- Excerpted passage -
++++++++

The concepts between SAS PROC SQL, Excel pivot table, and pandas.pivot_table, df.groupby are similar: to get summaries on a two-way table, where the rows are the group-by and the columns are the select, using SQL language.

I will not get into useful SAS procedures such as PROC MEANS, PROC SUMMARY, etc., even though the concepts are similar.

Columns: select

Rows: groupby (also need to be in the select statement)

Columns

Below is a simple select statement,selecting all the columns, using a where statement to filter.

codeselect.sas

SELECT * 
FROM data WHERE date > '2022-04-29'd and tempreture < 0;

In Python,

data[(data.date> pd.Timestamp('2022-04-29')) &(data.tempreture < 0)]

Rows and columns

codegroupby.py

tips= sns.load_dataset('tips')
tips.groupby(['smoker', 'day']).agg({'tip': [np.size, np.mean]})

++++++++

- Prompt 1 -
Copy the SAS and pandas text in full, word for word.
The SAS and pandas text has no connection to the records that come after it.

- Input data -

++++++++

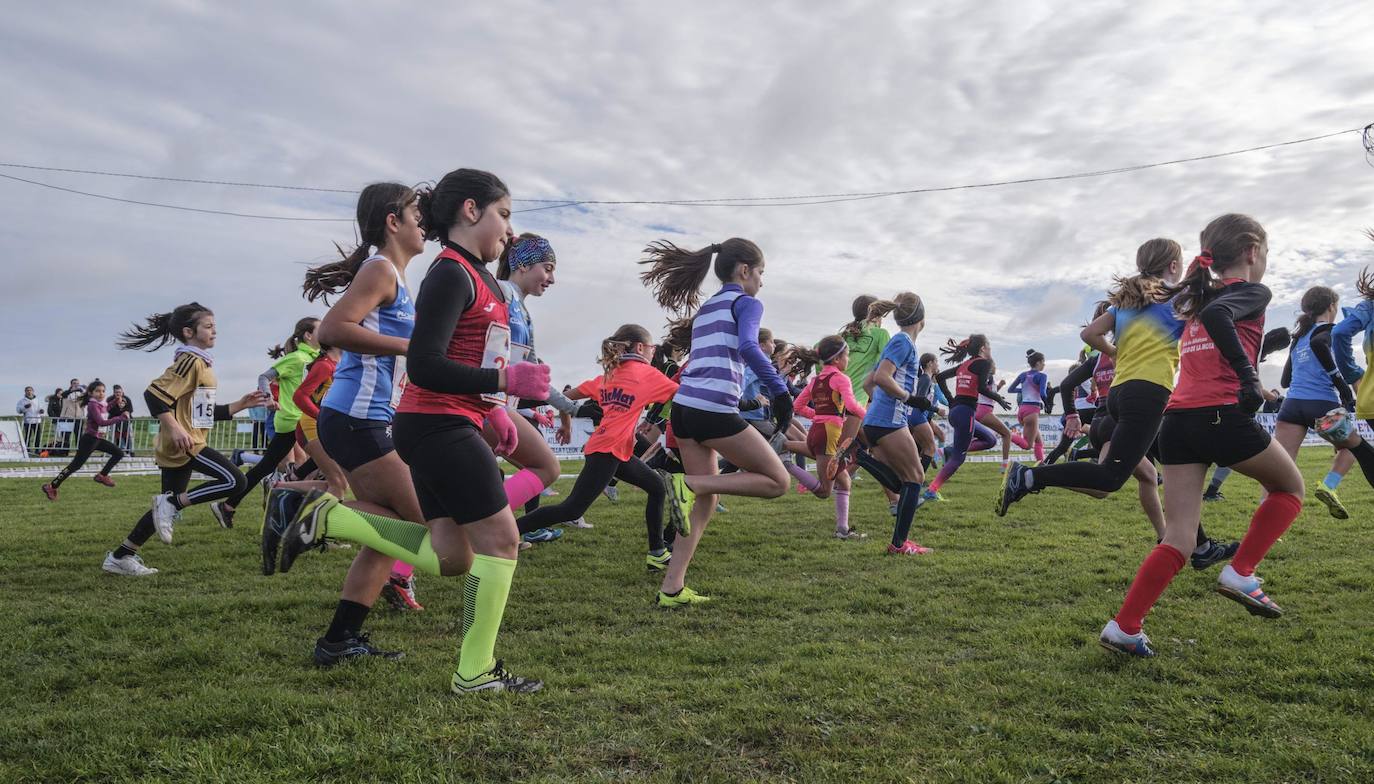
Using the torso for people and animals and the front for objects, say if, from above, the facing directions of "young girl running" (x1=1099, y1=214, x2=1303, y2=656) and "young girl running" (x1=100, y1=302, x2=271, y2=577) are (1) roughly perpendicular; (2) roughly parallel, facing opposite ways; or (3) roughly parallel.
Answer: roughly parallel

++++++++

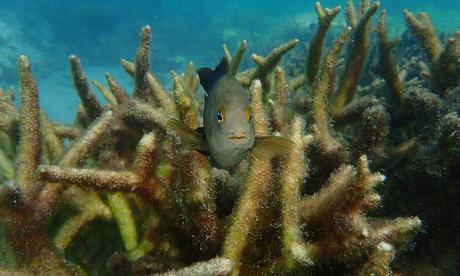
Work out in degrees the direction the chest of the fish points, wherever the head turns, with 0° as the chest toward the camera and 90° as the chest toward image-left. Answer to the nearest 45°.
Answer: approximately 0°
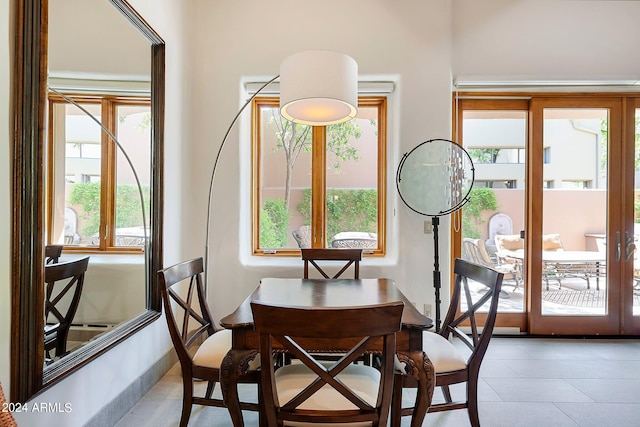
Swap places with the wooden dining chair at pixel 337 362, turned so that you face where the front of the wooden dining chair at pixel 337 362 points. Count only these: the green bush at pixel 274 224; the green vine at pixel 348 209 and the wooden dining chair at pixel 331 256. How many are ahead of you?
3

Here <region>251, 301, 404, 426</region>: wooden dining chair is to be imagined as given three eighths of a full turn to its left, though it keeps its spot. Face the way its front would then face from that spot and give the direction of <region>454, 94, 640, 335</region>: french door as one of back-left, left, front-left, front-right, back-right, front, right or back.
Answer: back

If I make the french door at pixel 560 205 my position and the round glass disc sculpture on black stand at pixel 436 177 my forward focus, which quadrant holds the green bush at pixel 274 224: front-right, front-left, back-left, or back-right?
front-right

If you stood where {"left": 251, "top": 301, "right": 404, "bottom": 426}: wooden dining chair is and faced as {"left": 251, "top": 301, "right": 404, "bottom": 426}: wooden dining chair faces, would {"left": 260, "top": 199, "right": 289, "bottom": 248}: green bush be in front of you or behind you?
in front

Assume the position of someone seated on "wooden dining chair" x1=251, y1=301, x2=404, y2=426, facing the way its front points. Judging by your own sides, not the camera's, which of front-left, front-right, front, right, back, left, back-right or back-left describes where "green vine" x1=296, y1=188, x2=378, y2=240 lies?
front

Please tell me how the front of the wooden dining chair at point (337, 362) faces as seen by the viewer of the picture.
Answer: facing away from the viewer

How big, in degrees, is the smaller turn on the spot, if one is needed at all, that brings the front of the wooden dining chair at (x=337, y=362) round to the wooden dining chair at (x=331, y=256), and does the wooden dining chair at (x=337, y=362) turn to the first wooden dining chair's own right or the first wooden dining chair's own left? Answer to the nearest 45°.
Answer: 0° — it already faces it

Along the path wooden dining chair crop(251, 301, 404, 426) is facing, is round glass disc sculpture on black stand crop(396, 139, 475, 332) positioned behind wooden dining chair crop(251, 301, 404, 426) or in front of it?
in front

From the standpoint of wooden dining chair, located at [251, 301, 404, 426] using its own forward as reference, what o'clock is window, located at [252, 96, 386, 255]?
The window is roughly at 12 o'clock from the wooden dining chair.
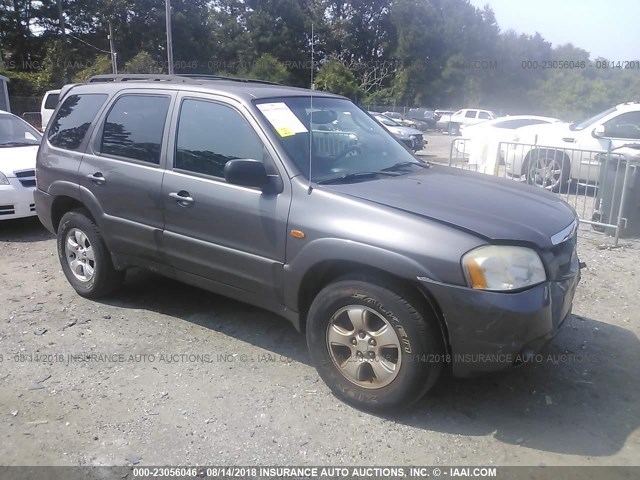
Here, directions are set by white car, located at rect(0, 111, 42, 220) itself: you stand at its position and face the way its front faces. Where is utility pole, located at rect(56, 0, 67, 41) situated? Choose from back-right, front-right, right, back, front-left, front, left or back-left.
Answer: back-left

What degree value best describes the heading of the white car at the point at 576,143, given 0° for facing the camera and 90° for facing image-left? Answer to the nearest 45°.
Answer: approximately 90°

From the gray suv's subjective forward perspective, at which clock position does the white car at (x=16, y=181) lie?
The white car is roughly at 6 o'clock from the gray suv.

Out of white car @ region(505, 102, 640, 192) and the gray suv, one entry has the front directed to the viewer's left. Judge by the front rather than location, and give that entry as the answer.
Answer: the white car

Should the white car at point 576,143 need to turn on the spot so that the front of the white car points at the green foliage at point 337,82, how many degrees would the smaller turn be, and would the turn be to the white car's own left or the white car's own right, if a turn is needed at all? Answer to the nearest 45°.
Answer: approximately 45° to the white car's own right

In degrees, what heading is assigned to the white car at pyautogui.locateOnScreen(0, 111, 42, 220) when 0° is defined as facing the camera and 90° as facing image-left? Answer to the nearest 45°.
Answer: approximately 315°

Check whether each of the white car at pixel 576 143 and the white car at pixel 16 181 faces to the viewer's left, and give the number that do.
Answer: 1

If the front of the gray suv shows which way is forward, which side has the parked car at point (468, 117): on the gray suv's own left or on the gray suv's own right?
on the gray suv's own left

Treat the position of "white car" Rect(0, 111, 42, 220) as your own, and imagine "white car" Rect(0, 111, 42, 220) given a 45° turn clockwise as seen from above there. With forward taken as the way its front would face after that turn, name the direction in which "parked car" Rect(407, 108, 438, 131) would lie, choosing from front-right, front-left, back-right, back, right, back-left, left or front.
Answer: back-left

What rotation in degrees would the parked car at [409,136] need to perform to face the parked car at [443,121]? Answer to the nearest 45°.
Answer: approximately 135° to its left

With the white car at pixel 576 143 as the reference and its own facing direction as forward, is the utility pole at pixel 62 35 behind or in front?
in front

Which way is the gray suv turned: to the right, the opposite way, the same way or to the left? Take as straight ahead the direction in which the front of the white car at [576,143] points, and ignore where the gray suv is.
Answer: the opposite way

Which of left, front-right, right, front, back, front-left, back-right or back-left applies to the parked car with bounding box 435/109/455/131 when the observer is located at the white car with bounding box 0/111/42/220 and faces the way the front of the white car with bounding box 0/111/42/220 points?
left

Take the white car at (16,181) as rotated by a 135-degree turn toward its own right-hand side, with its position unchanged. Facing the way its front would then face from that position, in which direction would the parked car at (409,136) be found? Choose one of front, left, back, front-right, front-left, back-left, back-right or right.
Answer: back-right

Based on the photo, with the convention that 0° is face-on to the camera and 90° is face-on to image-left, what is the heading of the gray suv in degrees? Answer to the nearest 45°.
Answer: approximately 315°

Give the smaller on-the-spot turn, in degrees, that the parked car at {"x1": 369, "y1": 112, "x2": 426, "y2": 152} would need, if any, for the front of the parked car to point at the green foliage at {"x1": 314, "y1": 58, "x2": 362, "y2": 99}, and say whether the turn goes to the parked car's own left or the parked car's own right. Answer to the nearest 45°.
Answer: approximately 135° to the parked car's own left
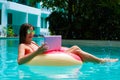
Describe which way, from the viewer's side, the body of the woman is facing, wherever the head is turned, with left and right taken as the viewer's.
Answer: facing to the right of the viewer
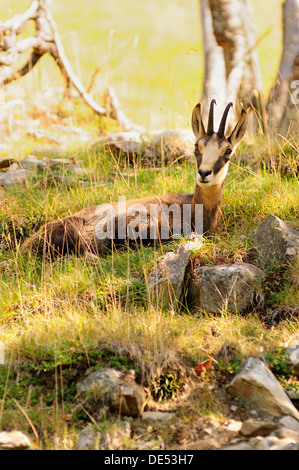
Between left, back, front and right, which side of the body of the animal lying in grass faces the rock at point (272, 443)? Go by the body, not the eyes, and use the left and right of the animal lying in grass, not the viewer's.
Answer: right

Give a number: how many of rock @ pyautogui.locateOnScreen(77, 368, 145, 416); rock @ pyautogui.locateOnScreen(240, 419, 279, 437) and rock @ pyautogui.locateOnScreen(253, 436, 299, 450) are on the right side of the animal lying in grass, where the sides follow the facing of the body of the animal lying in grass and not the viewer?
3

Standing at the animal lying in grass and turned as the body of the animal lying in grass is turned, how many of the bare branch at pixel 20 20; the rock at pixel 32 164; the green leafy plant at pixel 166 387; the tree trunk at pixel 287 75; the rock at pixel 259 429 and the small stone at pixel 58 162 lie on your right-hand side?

++++++++

- Prompt 2 -
In the records, please rewrite the lines from the one containing "Using the torso" through the one containing "Answer: roughly parallel", inclusive, putting "trunk" in place of "torso" and leaving everything else unchanged. Give only those lines.

- Answer section 1 -
The concepts between SAS PROC SQL, Excel pivot table, and pandas.pivot_table, df.groupby are similar: to get summaries on a two-way table, where the rows are the group-by and the columns are the select, using SQL language.

I will not get into useful SAS procedures such as PROC MEANS, PROC SUMMARY, etc., even though the concepts are similar.

Columns: select

Rows: groupby (also need to be in the select statement)

Columns

Below is a simple select statement,selecting all the columns, using a where statement to filter.

codeselect.sas

SELECT * 
FROM data WHERE date > '2022-04-29'd and tempreture < 0;

In Python,

data[(data.date> pd.Timestamp('2022-04-29')) &(data.tempreture < 0)]

Rows and columns

codegroupby.py

tips= sns.load_dataset('tips')
tips.groupby(['smoker', 'day']).agg({'tip': [np.size, np.mean]})

- Answer section 2 -
Using the trunk for people and animals and the front for objects, say if, from above, the facing directions of "young girl running" (x1=1099, y1=214, x2=1303, y2=656) and "young girl running" (x1=100, y1=302, x2=271, y2=577) are (1) roughly perpendicular; (2) roughly parallel, facing opposite ways; or (3) roughly parallel.
Answer: roughly parallel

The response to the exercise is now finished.